The park spent there for about two weeks and then went home for about a month until I walked. His experience said he did not recognize mental problems.
“My biggest problem at that time was more than my injuries, then I didn’t know what happened, nobody did it, because there was no such thing as TSSB,” he said. Finally, “I noticed that I suffered from the TSSB, I saw nightmares every night, I couldn’t hear loud sounds, and at that time you heard the gunfire every night you left the house in Los Angeles, so I always treated paranoid.
The park began to take medication on its own with cannabis, which he said he said he said to sleep. But he started to do harder medications, finally broke cocaine. During the 1992 uprising, his mother and stepfather’s la store burned and married to Hawaii moved to Hawaii. After leaving the park and his wife, he moved to New York, where his addiction worsened.
“It really worsened. It just got out of control – every day, every night, all day – just smoking, everything is everything,” he said.
One night, in the late 2000s, when the police besieged his car, he met a drug dealer at a Taco Bell in Queens, and the dealer fled by leaving a large amount of cracks in the glove compartment.
A Judge sent Park twice to rehabilitation, but he said he wasn’t ready to be sober.

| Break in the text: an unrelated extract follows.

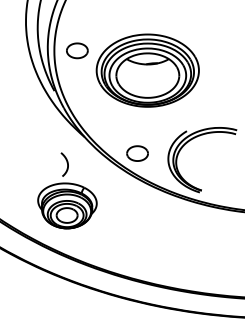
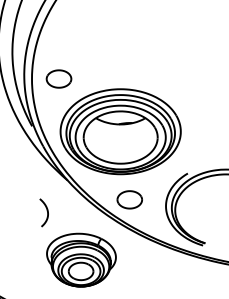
part: (147, 70) -> (120, 131), moved
part: (67, 205) -> (81, 259), moved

“I couldn’t just. “I would be good for 20 days and I would relapse. It was such a struggle. In the end, the judge told me, ‘Mr. Park, next time you will go to jail when you came to court with dirty urine.’ That’s why I was scared.”
The park did not return to court, went to Los Angeles, and then jumped with bail, a aggravated crime, and returned to Hawaii.
Um At that time, I didn’t know that bail jumping was a aggravated crime charges, and when it was combined with my drug use, it could be deported to my green card for someone like me, ”he said.
The USA was sent to search for Marshals Park and said that he returned in August 2009 after hearing it, because he did not want to be arrested in front of his two children.
He was sentenced to two years in prison, and said the immigrant officials detained him for six months after being released while he was fighting for deportation. Eventually, a prosecution was released under the “postponed action olan, which was the discretion of a prosecution to be deported by DHS.
Since then, Park had to check with the federal authorities every year and show that he was employed and sober. Meanwhile, two children who were currently 28 and 25 years old had custody. He was also looking at his 85 -year -old mother, who was in the early stages of dementia.
Lastly, the park was about to clarify and detain, but the immigrant agents placed him an ankle monitor and gave him three weeks to take his jobs regularly and uniquely. It is not allowed to return to the United States for 10 years. He’s worried about his mother’s passing and his daughter will miss the wedding.
The Park said, “This is the biggest part. But it could be much worse. I look at this way,” he said. “That’s why I think I’m grateful for removing the United States without being detained.”
“I always assume that it was just a green card, legal residence, just like having citizenship,” he added. “I never felt that I had to get citizenship. And this is just to be honest. When I was a child growing up in the United States, I always thought, hey, I have a green card, I am a legal residence, just like a citizen.”
He’s hugged his situation since then.
“Well. I’m losing. I can’t stop crying. “I just want to go back to my family and take care of my mother … I’m a mess.”
Times staff writer Nathan Solis contributed to this report.